Of course, you’ll still have to watch the ledgers and reconcile your trust account regularly, as you would with checks and cash. But in a world where cash and checks are increasingly rare, not taking credit cards out of fear of ethics compliance could cost you a lot of business.

Tools to help with trust accounting

Accounting is probably the worst part of running your own law firm. Many attorneys turn to QuickBooks or Xero for managing their accounting and recordkeeping, rather than Excel spreadsheets. QuickBooks and Xero integrate with Clio Manage, which will save time on data entry.

I used Wave when starting out, as it is free. It does not integrate with Clio but could pull my bank account ledgers from the banks’ websites directly. I would still have to reconcile those ledgers with the trust records in Clio to make sure there were no mistakes.

For trust accounting and client-level transactions, Clio Manage’s trust accounting features track microledgers (client and matter-level transactions) and make reconciliation relatively easy.

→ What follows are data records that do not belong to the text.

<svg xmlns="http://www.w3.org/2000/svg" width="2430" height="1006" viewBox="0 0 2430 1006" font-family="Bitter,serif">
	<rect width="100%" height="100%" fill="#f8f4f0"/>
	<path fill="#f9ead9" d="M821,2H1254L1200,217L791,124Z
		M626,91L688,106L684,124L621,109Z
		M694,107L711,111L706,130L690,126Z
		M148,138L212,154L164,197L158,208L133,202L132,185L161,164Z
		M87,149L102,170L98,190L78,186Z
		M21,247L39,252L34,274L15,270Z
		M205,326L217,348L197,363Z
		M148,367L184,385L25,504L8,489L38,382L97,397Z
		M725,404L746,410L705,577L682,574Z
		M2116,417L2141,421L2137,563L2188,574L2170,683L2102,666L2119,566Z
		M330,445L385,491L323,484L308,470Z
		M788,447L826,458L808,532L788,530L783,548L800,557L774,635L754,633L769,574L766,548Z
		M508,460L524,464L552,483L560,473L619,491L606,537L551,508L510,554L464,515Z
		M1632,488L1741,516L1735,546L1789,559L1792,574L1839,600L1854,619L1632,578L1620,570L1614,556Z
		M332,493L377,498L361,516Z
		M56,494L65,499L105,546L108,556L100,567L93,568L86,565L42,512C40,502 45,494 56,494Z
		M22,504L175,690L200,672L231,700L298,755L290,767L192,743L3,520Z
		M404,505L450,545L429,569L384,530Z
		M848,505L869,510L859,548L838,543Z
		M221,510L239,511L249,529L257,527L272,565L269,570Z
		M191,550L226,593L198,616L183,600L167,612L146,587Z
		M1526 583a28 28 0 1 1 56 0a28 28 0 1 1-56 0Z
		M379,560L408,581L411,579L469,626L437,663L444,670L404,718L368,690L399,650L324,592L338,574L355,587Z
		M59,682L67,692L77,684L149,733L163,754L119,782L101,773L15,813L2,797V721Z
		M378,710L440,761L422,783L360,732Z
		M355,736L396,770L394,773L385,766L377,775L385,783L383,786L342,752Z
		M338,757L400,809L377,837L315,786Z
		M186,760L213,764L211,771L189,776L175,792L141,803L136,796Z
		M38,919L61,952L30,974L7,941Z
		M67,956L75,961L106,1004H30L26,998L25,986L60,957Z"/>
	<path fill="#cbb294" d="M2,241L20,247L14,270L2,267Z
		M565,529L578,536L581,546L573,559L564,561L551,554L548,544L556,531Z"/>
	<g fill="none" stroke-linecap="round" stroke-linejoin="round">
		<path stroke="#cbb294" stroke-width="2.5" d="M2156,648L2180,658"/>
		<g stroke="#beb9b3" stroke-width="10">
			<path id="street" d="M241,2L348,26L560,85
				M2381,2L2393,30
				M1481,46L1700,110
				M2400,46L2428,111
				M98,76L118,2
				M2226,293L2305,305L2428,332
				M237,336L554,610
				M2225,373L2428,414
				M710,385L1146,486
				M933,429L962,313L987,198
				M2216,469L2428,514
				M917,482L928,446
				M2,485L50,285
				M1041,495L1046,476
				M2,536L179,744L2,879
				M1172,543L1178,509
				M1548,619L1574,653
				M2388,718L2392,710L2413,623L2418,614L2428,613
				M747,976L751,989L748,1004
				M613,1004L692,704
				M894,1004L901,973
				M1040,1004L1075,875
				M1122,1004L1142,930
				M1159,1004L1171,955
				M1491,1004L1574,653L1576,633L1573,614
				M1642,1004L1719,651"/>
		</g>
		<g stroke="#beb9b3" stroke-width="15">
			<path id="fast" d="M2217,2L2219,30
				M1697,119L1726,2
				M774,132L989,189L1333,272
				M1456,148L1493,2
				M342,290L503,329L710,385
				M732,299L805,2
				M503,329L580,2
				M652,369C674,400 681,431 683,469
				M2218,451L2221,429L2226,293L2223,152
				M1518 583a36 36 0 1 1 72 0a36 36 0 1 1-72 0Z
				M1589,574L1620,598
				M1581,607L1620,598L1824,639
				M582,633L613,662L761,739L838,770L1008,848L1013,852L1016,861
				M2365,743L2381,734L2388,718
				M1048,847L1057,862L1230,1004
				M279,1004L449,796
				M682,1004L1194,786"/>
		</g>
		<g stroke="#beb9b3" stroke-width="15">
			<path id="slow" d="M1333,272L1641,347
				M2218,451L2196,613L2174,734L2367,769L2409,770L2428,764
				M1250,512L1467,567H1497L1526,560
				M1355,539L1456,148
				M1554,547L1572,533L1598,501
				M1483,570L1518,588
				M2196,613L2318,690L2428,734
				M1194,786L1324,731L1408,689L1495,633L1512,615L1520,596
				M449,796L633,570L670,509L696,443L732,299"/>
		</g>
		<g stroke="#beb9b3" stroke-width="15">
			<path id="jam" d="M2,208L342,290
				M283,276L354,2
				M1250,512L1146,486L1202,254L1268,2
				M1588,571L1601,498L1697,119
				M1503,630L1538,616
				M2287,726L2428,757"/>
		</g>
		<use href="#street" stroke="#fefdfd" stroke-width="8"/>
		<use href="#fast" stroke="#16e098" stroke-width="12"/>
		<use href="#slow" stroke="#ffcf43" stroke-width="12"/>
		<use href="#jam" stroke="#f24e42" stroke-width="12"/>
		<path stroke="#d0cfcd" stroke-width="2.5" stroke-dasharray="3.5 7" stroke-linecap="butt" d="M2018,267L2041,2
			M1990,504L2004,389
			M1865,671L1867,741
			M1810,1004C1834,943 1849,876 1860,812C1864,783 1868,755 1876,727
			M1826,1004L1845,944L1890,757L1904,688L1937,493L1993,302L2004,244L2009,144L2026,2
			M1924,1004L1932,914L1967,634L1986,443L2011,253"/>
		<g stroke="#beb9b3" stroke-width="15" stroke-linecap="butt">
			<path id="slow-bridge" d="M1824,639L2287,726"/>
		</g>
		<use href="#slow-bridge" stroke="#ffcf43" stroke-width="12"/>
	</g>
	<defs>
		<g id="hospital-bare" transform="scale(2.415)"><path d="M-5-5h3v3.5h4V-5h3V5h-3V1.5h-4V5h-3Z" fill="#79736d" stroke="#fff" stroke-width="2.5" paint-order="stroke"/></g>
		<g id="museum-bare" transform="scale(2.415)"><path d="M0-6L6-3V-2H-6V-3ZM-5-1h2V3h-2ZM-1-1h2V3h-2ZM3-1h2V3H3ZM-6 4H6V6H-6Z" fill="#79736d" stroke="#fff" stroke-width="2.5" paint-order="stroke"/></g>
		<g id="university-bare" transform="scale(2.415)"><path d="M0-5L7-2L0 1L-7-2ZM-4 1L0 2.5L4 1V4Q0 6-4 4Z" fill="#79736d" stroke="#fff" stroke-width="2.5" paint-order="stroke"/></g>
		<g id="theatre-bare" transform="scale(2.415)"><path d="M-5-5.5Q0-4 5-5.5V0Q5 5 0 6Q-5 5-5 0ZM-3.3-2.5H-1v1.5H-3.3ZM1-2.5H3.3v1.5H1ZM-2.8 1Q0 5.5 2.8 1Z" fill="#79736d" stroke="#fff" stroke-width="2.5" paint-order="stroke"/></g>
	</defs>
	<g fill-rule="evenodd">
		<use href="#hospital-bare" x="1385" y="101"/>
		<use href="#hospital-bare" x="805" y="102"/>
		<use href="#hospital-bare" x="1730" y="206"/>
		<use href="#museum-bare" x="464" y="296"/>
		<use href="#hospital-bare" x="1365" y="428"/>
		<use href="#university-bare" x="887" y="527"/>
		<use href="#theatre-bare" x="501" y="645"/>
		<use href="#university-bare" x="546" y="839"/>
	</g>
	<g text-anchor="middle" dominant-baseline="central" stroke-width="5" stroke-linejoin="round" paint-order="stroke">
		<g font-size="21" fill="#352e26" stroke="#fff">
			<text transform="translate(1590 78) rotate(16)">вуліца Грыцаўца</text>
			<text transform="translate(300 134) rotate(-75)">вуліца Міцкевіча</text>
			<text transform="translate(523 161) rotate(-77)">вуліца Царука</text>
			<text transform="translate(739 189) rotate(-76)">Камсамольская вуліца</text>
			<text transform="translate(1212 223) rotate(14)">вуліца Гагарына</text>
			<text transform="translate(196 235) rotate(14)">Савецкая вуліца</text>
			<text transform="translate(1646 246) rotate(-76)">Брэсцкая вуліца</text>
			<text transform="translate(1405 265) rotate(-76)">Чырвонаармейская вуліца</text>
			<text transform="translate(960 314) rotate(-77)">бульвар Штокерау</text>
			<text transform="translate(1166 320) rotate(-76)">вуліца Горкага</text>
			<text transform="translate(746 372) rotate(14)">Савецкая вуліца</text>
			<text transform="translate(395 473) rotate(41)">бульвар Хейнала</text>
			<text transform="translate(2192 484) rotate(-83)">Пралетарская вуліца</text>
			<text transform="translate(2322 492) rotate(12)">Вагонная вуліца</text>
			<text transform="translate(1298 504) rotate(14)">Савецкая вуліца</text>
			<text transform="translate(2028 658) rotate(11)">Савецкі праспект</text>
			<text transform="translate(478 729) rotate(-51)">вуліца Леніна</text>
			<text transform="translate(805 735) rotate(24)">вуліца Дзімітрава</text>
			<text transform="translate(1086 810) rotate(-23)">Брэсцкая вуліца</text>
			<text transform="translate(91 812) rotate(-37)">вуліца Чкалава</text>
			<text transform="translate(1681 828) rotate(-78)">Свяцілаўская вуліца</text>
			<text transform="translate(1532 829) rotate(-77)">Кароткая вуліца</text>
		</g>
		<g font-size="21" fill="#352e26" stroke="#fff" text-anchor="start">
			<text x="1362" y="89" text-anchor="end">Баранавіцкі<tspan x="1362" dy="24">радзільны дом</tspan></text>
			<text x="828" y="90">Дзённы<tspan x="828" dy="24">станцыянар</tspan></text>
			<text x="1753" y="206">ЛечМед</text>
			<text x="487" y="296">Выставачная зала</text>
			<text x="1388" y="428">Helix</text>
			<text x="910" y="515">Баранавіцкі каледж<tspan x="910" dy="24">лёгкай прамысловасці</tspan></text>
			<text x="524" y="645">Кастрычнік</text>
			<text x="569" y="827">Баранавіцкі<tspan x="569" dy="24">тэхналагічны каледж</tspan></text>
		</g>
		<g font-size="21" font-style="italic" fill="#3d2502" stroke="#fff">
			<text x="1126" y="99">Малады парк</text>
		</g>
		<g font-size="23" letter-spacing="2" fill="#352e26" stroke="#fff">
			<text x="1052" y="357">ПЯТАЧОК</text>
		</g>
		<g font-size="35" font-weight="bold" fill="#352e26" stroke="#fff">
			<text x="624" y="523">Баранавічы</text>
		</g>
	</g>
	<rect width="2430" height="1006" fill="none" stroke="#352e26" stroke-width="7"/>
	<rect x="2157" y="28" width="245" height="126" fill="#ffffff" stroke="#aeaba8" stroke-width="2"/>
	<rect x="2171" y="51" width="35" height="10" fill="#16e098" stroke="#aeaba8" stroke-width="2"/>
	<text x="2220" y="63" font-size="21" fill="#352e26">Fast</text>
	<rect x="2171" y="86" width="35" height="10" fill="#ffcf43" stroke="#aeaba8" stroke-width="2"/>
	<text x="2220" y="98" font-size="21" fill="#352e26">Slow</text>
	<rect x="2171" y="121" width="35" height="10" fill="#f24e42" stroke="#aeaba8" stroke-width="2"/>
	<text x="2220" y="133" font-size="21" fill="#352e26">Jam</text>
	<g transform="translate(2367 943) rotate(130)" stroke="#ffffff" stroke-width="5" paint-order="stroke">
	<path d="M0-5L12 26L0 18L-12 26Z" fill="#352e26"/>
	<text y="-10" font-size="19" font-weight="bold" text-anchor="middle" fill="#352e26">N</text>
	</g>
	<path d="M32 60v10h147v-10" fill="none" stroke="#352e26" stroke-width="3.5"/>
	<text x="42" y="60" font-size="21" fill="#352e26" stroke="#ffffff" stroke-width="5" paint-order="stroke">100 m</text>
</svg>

Another far more important tool is your state bar. As I mentioned before, state bars produce an unfathomable amount of literature, CLEs, and seminars on how to manage trust accounts due to it being such a common ethics issue. If you are like me and licensed in multiple states, it gets to be a bit too much, actually, as they’ve all developed layers of rules, regulations, and reporting requirements that vary state-to-state. But knowing the basics and reading as much as you can is your best bet for staying compliant.

Putting it all to work

Now that you’ve read far too much on trust accounting, and after you have checked your local rules, what do you do next? Put this information to work for trust accounting in your own firm:

  • Set clear trust accounting policies. Make sure your office policies for trust accounting are clearly spelled out so that a helpful assistant does not accidentally commingle funds or commit some other clerical error.
  • Set up systems to guard against error. Do the simple stuff, like using different colored checks, to keep your name off the disciplinary list.
  • Get a little help from technology. Ditch the Excel spreadsheet or paper ledger and use some of the many available tools—like Clio Manage and/or Quickbooks—to track your transactions and reconcile your records with your bank statements regularly.

It may seem like a lot to handle, but nobody ever said entrepreneurship and shingle-hanging were easy. With trust accounting, like all things, once you put good habits into practice, they become second-nature over time.

Note: The information in this article applies only to US practices. This post is provided for informational purposes only. It does not constitute legal, business, or accounting advice.